Re: [PATCH v6 09/40] Add initial external odb support

Jonathan Tan <jonathantanmy@xxxxxxxxxx> · Fri, 29 Sep 2017 13:36:14 -0700

On Wed, 27 Sep 2017 18:46:30 +0200
Christian Couder <christian.couder@xxxxxxxxx> wrote:

> I am ok to split the patch series, but I am not sure that 01/40 to
> 09/40 is the right range for the first patch series.
> I would say that 01/40 to 07/40 is better as it can be seen as a
> separate refactoring.

I mentioned 09/40 because this is (as far as I can tell) the first one
that introduces a new design.

> I don't think single-shot processes would be a huge burden, because
> the code is simpler, and because for example for filters we already
> have single shot and long-running processes and no one complains about
> that. It's code that is useful as it makes it much easier for people
> to do some things (see the clone bundle example).
> 
> In fact in Git development we usually start to by first implementing
> simpler single-shot solutions, before thinking, when the need arise,
> to make it faster. So a perhaps an equally valid opinion could be to
> first only submit the patches for the single-shot protocol and later
> submit the rest of the series when we start getting feedback about how
> external odbs are used.

My concern is that, as far as I understand about the Microsoft use case,
we already know that we need the faster solution, so the need has
already arisen.

> And yeah I could change the order of the patch series to implement the
> long-running processes first and the single-shot process last, so that
> it could be possible to first get feedback about the long-running
> processes, before we decide to merge or not the single-shot stuff, but
> I don't think it would look like the most logical order.

My thinking was that we would just implement the long-running process
and not implement the single-shot process at all (besides maybe a script
in contrib/). If we are going to do both anyway, I agree that we should
do the single-shot process first.

> > And another possible issue is that we design ourselves into a corner.
> > Thinking about the use cases that I know about (the Android use case and
> > the Microsoft GVFS use case), I don't think we are doing that - for
> > Android, this means that large blob metadata needs to be part of the
> > design (and this patch series does provide for that), and for Microsoft
> > GVFS, "get" is relatively cheap, so a configuration option to not invoke
> > "have" first when loading a missing object might be sufficient.
> 
> If the helper does not advertise the "have" capability, the "have"
> instruction will not be sent to the helper, so the current design is
> already working for that case.

Ah, that's good to know.

> > And I think that my design can be extended to support a use case in
> > which, for example, blobs corresponding to a certain type of filename
> > (defined by a glob like in gitattributes) can be excluded during
> > fetch/clone, much like --blob-max-bytes, and they can be fetched either
> > through the built-in mechanism or through a custom hook.
> 
> Sure, we could probably rebuild something equivalent to what I did on
> top of your design.
> My opinion though is that if we want to eventually get to the same
> goal, it is better to first merge something that get us very close to
> the end goal and then add some improvements on top of it.

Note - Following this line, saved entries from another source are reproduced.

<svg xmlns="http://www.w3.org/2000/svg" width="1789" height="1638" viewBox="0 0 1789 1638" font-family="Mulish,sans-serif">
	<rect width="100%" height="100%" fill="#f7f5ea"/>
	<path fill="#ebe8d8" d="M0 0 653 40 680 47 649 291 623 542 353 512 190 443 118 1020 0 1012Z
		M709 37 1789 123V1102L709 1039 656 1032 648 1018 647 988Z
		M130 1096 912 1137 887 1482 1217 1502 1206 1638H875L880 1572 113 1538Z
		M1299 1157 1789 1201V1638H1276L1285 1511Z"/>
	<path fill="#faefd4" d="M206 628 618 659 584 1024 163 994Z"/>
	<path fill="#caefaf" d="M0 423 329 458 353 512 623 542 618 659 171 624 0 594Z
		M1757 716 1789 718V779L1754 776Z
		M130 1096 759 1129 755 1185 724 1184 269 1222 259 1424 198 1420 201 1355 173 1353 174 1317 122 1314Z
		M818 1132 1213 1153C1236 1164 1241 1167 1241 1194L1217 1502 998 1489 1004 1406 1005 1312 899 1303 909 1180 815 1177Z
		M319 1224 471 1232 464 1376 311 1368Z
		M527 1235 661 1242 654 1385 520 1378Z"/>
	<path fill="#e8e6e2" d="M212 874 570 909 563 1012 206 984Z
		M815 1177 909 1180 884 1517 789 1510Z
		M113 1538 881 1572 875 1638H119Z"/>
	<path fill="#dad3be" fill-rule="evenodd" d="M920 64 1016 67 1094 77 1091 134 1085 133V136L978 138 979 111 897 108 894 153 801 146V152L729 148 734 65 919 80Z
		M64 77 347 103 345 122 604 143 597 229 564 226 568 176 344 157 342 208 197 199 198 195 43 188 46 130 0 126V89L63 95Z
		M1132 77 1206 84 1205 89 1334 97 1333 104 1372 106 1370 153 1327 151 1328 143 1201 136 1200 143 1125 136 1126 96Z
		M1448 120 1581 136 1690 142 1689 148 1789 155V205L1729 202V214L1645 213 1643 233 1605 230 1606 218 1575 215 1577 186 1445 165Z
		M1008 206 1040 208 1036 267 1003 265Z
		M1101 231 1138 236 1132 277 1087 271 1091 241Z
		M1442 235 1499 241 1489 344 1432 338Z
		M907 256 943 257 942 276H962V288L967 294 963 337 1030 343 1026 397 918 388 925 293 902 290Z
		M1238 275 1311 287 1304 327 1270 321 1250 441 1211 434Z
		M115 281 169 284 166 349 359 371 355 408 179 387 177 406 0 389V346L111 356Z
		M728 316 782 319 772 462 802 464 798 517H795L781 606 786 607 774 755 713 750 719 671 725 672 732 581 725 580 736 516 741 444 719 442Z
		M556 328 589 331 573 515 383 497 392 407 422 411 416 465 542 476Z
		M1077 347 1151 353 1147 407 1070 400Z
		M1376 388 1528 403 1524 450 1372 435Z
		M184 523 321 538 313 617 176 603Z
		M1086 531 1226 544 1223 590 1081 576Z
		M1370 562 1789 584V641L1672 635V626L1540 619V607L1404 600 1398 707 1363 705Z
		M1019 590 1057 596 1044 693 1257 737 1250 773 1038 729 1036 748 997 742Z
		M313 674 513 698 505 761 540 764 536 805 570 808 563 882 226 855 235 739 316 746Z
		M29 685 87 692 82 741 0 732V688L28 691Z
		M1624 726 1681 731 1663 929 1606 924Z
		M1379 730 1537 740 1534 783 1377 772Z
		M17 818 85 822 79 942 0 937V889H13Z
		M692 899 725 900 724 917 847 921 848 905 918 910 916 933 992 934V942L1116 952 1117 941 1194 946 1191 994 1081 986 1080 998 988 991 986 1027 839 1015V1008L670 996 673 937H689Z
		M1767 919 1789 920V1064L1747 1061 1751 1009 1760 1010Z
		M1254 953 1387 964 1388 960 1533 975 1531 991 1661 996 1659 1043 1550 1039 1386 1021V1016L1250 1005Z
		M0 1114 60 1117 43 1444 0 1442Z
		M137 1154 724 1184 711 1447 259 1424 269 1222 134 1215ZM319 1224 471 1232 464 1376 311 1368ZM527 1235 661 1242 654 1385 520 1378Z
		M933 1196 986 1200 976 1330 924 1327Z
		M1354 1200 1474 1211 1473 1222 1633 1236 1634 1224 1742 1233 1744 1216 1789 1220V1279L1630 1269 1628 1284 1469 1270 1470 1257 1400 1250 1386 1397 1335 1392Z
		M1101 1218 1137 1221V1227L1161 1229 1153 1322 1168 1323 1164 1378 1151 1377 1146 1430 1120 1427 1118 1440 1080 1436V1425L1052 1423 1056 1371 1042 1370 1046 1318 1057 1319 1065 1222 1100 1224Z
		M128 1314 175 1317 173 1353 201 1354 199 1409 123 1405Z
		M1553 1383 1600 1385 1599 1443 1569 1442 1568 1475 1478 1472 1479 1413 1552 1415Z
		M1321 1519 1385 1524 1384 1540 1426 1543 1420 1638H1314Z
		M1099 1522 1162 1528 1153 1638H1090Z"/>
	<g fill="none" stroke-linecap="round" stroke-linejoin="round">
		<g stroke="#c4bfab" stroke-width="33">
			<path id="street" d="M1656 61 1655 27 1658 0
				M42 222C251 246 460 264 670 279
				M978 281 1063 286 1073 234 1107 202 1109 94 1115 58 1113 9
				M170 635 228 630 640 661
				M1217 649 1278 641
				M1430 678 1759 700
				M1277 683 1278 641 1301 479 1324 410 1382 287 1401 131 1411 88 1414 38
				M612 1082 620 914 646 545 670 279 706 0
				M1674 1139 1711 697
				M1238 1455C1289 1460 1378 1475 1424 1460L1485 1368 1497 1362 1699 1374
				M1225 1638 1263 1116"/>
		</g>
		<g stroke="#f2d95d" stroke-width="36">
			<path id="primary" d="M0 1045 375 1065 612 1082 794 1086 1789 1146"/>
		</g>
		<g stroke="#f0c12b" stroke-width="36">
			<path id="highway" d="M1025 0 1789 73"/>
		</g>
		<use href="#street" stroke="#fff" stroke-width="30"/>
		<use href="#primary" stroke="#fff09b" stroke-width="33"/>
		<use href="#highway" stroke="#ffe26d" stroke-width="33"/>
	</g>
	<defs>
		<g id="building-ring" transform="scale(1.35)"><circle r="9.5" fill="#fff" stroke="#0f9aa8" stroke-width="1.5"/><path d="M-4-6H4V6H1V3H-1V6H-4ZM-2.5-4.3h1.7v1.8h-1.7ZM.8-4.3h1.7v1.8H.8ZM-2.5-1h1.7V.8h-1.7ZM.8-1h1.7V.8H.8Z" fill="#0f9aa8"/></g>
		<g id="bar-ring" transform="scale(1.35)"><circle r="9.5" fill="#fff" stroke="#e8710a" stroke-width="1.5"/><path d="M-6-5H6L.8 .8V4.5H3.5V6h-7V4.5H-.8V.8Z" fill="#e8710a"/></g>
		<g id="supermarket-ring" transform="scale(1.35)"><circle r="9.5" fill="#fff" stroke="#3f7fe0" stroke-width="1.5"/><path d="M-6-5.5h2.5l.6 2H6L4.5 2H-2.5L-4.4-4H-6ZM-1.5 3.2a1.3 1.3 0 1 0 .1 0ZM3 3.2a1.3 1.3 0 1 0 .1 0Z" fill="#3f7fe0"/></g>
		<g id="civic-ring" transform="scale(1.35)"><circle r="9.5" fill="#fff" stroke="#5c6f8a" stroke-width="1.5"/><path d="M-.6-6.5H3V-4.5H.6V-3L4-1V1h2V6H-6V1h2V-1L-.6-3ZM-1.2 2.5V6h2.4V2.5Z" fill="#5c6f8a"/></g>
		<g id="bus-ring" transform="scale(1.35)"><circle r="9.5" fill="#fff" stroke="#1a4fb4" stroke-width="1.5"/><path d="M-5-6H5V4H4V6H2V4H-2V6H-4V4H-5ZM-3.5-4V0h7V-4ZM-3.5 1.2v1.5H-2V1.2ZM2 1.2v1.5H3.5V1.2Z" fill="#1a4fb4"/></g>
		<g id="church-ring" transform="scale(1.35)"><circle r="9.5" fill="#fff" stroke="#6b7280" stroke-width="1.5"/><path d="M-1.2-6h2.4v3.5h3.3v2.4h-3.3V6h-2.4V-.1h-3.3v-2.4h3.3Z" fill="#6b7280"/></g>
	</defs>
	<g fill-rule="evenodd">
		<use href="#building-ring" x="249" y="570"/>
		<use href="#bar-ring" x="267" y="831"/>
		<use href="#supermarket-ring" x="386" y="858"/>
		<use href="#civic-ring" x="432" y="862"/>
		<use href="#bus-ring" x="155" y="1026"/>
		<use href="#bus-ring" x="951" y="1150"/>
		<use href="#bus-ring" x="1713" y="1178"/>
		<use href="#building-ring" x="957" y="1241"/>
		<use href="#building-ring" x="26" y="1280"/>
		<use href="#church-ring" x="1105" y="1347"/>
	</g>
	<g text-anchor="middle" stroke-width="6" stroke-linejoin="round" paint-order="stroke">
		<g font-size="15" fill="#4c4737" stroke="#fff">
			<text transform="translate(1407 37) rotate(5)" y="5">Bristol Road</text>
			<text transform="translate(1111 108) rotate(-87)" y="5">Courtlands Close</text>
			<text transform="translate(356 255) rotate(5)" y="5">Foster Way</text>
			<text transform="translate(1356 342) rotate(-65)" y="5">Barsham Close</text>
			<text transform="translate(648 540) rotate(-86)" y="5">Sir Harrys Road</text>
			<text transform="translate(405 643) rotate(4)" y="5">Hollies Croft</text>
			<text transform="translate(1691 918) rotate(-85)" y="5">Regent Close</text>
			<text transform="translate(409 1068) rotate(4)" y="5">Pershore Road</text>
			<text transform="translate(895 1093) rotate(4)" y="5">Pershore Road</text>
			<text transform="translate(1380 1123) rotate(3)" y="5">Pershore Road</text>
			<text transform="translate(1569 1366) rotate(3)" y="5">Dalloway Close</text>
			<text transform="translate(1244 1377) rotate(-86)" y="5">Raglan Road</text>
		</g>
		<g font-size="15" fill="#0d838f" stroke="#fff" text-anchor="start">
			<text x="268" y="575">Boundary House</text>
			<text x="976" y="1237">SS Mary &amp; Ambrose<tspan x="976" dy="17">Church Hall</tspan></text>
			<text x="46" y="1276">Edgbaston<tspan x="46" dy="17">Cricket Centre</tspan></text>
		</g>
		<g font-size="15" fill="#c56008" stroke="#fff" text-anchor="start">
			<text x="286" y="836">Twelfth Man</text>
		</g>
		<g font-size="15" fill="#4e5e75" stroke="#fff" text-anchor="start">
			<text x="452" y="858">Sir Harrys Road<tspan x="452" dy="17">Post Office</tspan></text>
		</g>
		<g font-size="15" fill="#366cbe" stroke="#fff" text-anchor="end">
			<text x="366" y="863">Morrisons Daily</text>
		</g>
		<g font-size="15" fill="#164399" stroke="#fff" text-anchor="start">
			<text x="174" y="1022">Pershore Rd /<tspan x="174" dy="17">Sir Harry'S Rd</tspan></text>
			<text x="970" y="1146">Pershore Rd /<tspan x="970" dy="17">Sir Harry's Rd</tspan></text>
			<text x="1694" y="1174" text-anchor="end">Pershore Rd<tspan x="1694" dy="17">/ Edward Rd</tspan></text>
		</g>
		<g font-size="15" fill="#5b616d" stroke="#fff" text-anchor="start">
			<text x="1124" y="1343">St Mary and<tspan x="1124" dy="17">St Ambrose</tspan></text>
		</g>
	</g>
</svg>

I agree - I mentioned that because I personally prefer to review smaller
patch sets at a time, and my patch set already includes a lot of the
same infrastructure needed by yours - for example, the places in the
code to dynamically fetch objects, exclusion of objects when fetching or
cloning, configuring the cloned repo when cloning, fsck, and gc.

> >  - I get compile errors when I "git am" these onto master. I think
> >    '#include "config.h"' is needed in some places.
> 
> It's strange because I get no compile errors even after a "make clean"
> from my branch.
> Could you show the actual errors?

I don't have the error messages with me now, but it was something about
a function being implicitly declared. You will probably get these errors
if you sync past commit e67a57f ("config: create config.h", 2017-06-15).

> > Any reason why you prefer to update the loose object functions than to
> > update the generic one (sha1_object_info_extended)? My concern with just
> > updating the loose object functions was that a caller might have
> > obtained the path by iterating through the loose object dirs, and in
> > that case we shouldn't query the external ODB for anything.
> 
> You are thinking about fsck or gc?
> Otherwise I don't think it would be clean to iterate through loose object dirs.

Yes, fsck and gc (well, prune, I think) do that. I agree that Git
typically doesn't do that (except for exceptional cases like fsck and
gc), but I was thinking about supporting existing code that does that
iteration, not introducing new code that does that.